The primary purpose of a business is to drive growth and performance while generating value for customers. Although it’s common for managers to focus on financial performance, good managers seek to exploit new opportunities to create additional value, such as cross-selling, differentiation, reputation, user data, and capability development. Managed wisely, business model diversification can help executives improve performance and advance the purpose of the enterprise.










Business model portfolios encompass multiple activities that are sometimes difficult to disentangle and analyze. To maximize the complementarity across a business model portfolio, it is important to identify the relationships between the different business models’ resources and capabilities, and their impact on performance. We developed a visualization tool to map such critical connections. We used it when analyzing the business model complementarities of several companies in our research. The diagram above shows a sample analysis for a hypothetical company with four business models.


To visualize the complementarities in your own business model portfolio, follow these steps:

1. List your company’s business models in a column on the far left.

2. For each business model, identify the key resources it generates (for example, financial resources, user data, highly skilled human resources, or new technologies). Place them in the second column from the left. Label that column “Resources.”

3. For each business model, identify the key capabilities that stem from it (for example, technological capabilities, sales capabilities, new product development capabilities, or communication capabilities) and place them in a “Capabilities” column, to the right of the “Resources” column.

4. Identify one or more performance measures important to your organization. These can be financial measures (such as return on equity or return on investment), market-driven measures (such as market share or number of users), or other types of measures (such as product quality). Place them in a “Performance” column on the far right.

5. Now use arrows of one color (green in the diagram above) to connect each business model to its associated resources and capabilities and, ultimately, to performance. Think about the mechanisms that underpin such relationships. You can use thicker lines to identify the most strategic ones.

6. Resources are often bundled with other resources, as are capabilities.
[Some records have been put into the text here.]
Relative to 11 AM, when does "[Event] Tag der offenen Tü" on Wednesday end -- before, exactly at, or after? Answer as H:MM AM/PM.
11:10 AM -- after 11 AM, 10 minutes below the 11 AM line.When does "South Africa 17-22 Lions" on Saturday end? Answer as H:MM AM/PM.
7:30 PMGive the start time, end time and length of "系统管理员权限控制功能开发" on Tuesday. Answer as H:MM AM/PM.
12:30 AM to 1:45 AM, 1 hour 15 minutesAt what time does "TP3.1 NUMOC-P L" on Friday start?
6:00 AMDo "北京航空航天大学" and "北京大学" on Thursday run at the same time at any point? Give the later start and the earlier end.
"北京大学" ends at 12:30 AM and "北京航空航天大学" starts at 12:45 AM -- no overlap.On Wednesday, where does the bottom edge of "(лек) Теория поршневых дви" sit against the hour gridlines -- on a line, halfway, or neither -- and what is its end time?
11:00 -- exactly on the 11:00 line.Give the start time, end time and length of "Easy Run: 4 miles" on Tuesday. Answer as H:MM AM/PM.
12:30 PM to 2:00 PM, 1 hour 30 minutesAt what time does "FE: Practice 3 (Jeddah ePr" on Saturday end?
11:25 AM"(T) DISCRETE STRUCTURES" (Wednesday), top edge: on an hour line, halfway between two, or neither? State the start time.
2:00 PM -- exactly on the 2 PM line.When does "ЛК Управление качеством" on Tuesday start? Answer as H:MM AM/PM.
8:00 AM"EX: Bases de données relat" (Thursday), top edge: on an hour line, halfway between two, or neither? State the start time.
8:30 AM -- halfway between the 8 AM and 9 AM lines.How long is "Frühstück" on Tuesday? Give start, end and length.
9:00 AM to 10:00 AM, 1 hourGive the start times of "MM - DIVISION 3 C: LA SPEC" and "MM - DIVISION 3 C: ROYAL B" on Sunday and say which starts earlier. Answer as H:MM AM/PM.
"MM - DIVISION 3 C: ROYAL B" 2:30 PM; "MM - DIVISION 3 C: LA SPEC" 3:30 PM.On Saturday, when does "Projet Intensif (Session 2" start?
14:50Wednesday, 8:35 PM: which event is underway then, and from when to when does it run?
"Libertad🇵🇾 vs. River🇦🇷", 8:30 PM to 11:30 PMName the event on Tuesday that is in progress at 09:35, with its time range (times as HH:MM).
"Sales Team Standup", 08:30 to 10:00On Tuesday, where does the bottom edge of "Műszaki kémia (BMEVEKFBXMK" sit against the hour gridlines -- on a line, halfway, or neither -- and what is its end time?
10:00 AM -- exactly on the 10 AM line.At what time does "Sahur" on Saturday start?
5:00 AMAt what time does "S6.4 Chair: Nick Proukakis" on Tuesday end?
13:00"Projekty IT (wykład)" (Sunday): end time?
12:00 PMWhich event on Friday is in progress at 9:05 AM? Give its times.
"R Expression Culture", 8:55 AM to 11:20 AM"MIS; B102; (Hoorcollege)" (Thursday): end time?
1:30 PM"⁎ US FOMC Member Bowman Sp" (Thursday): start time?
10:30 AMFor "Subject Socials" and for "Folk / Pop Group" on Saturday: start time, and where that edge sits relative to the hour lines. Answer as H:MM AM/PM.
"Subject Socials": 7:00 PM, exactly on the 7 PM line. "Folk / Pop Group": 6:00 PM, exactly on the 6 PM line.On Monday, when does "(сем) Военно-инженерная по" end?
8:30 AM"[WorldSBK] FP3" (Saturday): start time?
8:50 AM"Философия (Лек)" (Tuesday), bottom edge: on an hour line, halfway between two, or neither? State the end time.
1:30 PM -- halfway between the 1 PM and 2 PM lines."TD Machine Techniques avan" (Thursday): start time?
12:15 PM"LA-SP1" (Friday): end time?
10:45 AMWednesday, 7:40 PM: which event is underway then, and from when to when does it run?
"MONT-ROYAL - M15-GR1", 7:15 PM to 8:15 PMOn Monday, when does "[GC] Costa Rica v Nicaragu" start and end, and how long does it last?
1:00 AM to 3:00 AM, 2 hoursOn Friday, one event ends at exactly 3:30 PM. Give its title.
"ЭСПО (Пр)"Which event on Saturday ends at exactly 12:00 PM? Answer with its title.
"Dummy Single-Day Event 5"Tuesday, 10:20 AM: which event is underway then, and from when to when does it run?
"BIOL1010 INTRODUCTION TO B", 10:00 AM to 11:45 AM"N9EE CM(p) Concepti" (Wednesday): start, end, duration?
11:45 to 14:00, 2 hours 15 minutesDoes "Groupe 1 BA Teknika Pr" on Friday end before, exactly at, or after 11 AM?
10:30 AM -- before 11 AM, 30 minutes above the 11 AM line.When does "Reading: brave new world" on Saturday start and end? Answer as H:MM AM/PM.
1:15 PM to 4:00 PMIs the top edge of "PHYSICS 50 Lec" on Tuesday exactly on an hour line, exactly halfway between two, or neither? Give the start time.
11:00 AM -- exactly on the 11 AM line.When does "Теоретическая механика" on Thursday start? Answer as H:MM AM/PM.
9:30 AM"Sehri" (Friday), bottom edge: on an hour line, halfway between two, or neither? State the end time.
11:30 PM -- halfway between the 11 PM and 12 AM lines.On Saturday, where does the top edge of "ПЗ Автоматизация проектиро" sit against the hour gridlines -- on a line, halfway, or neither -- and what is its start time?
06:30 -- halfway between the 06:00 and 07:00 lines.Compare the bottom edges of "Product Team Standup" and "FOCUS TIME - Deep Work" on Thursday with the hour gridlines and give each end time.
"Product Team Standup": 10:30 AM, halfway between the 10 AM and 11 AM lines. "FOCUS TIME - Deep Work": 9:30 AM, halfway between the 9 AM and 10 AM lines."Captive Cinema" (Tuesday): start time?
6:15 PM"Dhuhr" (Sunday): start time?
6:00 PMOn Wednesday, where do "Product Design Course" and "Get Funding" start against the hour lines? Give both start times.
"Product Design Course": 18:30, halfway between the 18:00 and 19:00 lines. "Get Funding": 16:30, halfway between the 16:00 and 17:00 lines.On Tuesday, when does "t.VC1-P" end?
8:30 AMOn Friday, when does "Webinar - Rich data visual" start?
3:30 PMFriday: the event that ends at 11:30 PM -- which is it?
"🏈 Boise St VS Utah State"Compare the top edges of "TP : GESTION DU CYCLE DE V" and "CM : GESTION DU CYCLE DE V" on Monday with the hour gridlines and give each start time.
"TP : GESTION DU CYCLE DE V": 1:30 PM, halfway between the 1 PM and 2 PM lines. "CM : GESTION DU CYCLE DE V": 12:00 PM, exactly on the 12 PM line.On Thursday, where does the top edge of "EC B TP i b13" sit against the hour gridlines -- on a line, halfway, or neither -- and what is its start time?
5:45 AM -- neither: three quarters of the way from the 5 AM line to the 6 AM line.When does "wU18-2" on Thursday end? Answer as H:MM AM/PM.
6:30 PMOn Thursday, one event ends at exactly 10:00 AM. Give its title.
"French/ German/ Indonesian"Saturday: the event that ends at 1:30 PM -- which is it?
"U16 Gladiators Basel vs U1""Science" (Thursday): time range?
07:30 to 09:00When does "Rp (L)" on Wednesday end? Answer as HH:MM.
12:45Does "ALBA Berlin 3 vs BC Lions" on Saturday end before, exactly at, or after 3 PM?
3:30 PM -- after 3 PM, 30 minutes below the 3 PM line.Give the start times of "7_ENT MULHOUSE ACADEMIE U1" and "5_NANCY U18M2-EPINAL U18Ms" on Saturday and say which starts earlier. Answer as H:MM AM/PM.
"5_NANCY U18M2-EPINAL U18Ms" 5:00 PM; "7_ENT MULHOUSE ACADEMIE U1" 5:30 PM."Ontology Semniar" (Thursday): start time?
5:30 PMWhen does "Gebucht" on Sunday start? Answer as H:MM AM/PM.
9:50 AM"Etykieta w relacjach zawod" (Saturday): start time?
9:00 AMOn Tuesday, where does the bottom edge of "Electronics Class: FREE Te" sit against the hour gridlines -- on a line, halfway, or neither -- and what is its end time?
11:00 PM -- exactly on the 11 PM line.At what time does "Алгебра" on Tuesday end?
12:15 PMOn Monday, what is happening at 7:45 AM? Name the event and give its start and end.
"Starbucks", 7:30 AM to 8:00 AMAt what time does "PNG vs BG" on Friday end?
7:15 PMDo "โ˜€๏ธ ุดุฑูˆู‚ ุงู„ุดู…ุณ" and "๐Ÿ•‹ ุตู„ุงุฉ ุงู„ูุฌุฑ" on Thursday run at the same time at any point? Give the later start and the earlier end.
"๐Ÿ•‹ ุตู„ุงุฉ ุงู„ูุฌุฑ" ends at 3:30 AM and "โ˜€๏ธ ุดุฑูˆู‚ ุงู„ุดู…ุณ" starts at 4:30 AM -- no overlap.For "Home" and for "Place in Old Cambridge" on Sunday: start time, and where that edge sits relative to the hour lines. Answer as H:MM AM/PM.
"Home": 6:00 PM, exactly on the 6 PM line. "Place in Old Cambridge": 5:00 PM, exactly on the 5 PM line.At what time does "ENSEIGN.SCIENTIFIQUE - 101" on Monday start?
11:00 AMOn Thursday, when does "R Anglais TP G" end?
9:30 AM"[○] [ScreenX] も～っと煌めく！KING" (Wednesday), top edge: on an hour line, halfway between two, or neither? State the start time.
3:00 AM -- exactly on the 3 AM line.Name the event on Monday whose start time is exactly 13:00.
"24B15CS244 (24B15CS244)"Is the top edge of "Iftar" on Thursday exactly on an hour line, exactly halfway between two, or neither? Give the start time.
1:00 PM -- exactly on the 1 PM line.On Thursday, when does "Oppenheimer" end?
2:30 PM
Use arrows of another color (orange in the diagram above) to identify such relationships. For example, amassing user data creates monetization opportunities and thus increases financial resources.

7. Then analyze: Which business models produce fewer (or less valuable) resources and capabilities? Which business models (as well as their resources and capabilities) display fewer synergies with the others? How strong is their relationship to performance measures? You might want to consider how to strengthen the weakest ties, create new synergies, or — if that is not doable — possibly drop less-embedded business models to focus on the more complementary ones.

8. Business model portfolios are as dynamic as the activities they underpin. Update your model portfolio chart periodically to make sure your business model portfolio is always maximized.